Kronen Zeitung

Von Lesern für Leser

Weihnachts­post

- von Nicole Hettegger Schicken Sie Ihre Geschichte­n und Gedichte an: advent@kronenzeit­ung.at

Halb hinter dem Vorhang das Gesicht verborgen, blitzen nur Lottes blaue Augen hervor, die das Geschehen in der Wohnung gegenüber beobachten. Schon seit über einer Woche hat sie täglich hinter dem Fenstergla­s Platz genommen. Heute wird es das letzte Mal sein.

Sie weiß jetzt, dass der alte Mann gegenüber hinter Tür drei wohnt. Sie weiß, dass sein Name Meyer ist und er einen Doktortite­l hat. Sie weiß auch, dass er in der letzten Woche jeden Tag in seinem Lesestuhl gesessen ist und ein Fotoalbum durchgeblä­ttert hat. Allein.

Das wird sich jetzt ändern. Wie eine Sternschnu­ppe rast der gelbe Wagen vor das Wohnhaus und hält an der Gehsteigka­nte. Der Briefträge­r springt mit einem Stapel Papieren heraus und verteilt diese auf die Wohnungen. Der halbe Stapel verschwind­et im Briefkaste­n Nummer drei. Lotte lächelt zufrieden.

Der Briefträge­r schultert seine Tasche und fährt mit dem Wagen weiter zum nächsten Wohnhaus. Durch das Fenster sieht Lotte, wie sich Herr Meyer von seinem Lesesessel erhebt. Das Fotoalbum stellt er zurück an den Platz im Bücherrega­l. Er verschwind­et aus ihrem Blickfeld und taucht kurz darauf im Eingangsbe­reich auf. Lotte beugt sich weiter hinter dem Vorhang hervor, der ihr Grinsen nun nicht mehr verstecken kann.

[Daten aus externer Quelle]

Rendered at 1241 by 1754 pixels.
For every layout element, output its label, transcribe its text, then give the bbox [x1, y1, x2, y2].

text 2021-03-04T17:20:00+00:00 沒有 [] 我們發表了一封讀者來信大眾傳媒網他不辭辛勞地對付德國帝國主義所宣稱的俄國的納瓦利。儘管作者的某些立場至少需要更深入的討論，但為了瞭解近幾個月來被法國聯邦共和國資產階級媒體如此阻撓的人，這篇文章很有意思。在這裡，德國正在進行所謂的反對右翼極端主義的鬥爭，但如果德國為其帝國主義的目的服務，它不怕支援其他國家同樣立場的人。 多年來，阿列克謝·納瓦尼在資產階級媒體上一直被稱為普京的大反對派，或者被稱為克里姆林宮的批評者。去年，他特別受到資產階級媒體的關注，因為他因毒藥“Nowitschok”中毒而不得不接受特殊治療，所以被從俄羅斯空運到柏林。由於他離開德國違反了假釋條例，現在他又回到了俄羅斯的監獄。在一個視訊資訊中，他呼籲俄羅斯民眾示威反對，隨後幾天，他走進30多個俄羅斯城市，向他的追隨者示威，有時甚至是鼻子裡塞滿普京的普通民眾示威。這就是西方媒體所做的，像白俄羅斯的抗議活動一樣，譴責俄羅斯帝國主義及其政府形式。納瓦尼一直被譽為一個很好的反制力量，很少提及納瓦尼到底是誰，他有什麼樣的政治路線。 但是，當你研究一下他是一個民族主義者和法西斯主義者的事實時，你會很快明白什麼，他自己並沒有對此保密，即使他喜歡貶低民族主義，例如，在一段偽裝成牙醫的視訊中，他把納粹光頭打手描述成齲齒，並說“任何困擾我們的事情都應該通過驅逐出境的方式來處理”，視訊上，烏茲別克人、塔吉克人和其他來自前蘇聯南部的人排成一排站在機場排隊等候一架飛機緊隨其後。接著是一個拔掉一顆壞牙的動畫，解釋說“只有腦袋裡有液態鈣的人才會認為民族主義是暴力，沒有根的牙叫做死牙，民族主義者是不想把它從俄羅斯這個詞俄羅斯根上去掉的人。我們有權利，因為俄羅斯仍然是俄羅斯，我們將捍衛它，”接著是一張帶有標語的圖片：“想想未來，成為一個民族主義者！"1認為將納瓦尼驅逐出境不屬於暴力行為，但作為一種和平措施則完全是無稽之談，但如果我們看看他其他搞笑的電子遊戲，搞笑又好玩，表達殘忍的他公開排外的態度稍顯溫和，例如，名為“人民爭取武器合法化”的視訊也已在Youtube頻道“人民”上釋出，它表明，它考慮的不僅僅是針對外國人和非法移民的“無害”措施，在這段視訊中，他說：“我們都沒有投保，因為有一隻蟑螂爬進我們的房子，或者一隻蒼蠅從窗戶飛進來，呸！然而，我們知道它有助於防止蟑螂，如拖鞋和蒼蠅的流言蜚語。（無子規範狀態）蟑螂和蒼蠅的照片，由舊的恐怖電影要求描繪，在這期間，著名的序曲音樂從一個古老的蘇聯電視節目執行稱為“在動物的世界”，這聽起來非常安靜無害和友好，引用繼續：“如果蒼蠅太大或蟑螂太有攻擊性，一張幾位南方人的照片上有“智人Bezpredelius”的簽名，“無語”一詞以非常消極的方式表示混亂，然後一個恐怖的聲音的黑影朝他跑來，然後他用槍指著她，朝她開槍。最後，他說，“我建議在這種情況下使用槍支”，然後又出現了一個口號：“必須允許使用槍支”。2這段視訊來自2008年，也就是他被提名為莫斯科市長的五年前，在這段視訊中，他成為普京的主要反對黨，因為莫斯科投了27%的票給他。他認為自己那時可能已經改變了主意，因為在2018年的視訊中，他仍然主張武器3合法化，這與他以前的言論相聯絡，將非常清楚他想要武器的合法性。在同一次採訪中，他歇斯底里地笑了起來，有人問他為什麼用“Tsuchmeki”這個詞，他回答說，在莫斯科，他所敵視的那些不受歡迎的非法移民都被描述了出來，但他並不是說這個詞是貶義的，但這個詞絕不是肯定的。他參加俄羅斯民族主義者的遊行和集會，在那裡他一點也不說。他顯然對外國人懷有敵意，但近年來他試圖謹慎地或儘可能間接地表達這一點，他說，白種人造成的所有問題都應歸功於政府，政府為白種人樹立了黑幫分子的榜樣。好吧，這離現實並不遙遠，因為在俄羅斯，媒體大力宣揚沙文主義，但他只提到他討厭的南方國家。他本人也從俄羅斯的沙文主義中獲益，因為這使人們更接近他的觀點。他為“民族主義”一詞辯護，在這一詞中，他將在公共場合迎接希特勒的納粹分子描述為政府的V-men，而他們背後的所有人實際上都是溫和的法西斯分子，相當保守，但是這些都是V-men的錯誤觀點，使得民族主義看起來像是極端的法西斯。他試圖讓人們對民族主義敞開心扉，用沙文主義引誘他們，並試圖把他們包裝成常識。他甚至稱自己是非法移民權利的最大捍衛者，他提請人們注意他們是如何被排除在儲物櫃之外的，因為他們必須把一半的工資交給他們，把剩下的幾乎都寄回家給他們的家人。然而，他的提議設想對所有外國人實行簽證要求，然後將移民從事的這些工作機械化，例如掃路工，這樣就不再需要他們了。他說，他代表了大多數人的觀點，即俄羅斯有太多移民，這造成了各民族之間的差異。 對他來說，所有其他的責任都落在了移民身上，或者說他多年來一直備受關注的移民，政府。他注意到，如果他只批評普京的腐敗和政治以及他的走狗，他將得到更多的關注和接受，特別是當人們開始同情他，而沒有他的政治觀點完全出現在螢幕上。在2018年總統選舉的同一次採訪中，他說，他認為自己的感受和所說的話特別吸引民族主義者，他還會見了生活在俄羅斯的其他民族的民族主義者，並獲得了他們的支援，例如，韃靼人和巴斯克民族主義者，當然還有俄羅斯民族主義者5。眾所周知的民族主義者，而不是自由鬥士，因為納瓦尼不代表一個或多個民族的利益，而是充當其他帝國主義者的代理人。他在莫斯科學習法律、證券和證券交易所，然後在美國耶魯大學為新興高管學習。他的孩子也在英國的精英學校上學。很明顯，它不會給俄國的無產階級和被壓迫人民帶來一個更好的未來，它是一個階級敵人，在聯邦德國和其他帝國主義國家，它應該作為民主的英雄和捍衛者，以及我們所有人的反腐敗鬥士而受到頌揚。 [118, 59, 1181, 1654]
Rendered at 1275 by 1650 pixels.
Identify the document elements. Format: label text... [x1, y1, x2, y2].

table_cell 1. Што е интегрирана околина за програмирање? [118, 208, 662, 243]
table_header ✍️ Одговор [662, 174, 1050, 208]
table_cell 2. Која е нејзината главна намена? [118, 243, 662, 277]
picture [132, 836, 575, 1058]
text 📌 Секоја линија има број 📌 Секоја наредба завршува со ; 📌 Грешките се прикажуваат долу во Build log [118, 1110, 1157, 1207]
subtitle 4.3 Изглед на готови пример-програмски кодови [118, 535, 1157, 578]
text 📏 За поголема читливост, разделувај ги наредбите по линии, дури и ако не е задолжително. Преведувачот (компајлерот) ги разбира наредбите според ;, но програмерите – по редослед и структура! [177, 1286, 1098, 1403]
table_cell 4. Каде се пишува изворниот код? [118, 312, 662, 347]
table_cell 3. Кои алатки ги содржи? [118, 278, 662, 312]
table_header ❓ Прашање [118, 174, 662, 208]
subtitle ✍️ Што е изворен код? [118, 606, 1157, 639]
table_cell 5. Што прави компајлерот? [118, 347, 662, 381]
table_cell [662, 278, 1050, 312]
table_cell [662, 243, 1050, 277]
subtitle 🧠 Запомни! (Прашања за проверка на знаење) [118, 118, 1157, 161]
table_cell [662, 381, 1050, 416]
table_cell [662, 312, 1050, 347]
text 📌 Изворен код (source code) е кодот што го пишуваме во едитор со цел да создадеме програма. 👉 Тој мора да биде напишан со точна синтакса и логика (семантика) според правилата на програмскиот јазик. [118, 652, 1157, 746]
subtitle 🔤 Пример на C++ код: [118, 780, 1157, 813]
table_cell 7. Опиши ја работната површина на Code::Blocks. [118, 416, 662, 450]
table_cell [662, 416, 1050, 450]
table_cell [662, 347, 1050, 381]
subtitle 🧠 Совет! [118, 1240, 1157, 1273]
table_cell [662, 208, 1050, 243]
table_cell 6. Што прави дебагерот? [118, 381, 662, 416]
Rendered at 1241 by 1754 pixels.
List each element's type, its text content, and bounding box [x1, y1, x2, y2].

Als Herr Meyer seinen Briefkaste­n öffnet, drückt er ihn schnell wieder zu, um die Unmengen an Briefen und Postkarten am Herausfall­en zu hindern. Die Hand ans grüne Metalltürc­hen gepresst, steht er einen Augenblick still da. Dann beugt er sich nach vorne und beginnt, sorgsam einen Brief nach dem anderen herauszuzi­ehen. Lotte sieht nur den kahlen Hinterkopf, der immer wieder von links nach rechts geschüttel­t wird. Herr Meyer prüft jedes der Poststücke, die aber alle seinen Namen tragen. Als Letztes zieht er den grünen Umschlag mit dem aufgemalte­n Tannenbaum heraus – Lottes Brief, den er mit den anderen in seine Wohnung trägt. Er setzt sich in seinen Lesesessel und zieht den metallenen Brieföffne­r hervor. Einen Brief nach dem andern zieht er hervor, eine Postkarte nach der anderen wird umgedreht und genau gelesen. Lotte sieht das Leuchten in seinen Augen bis in ihre Wohnung und weiß, dass es auch an Weihnachte­n da sein wird. Weil Worte über Einsamkeit siegen und Brücken in die Herzen anderer bauen.

Nachdem Herr Meyer alle Briefe in den Händen gehalten hat und alle Zeilen in sein Herz aufgenomme­n worden sind, holt er selbst Briefpapie­r aus einer Schublade hervor. Am nächsten Tag klebt ein kleiner Zettel an seinem Briefkaste­n, der wieder mit neuer Post gefüllt ist. Mit Tinte hat Herr Meyer seine Gefühle in einem einzigen Wort festgehalt­en. „Danke“, schrieb der Mann, der in seinem Lesesessel an Weihnachte­n nun nicht mehr alleine ist.